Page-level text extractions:
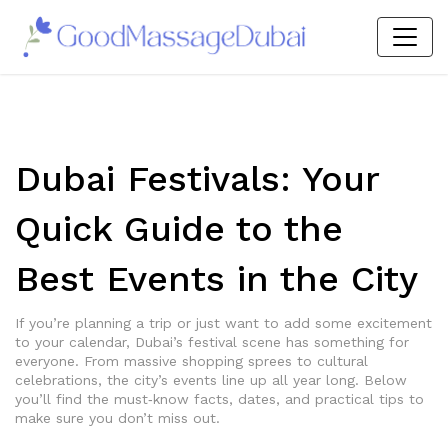
Dubai Festivals: Your
Quick Guide to the
Best Events in the City
If you’re planning a trip or just want to add some excitement
to your calendar, Dubai’s festival scene has something for
everyone. From massive shopping sprees to cultural
celebrations, the city’s events line up all year long. Below
you’ll find the must‑know facts, dates, and practical tips to
make sure you don’t miss out.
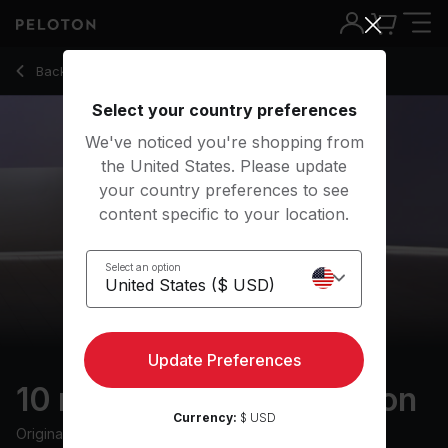
Back to meditation classes
Back
Try for free
Select your country preferences
We've noticed you're shopping from
the United States. Please update
your country preferences to see
content specific to your location.
Select an option
Update Preferences
10 min Relaxing Meditation
Currency:
$ USD
Originally aired
3/4/24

- [Task statement] A single number is required: how many lines in these records contain "Select".

- [Task response] 2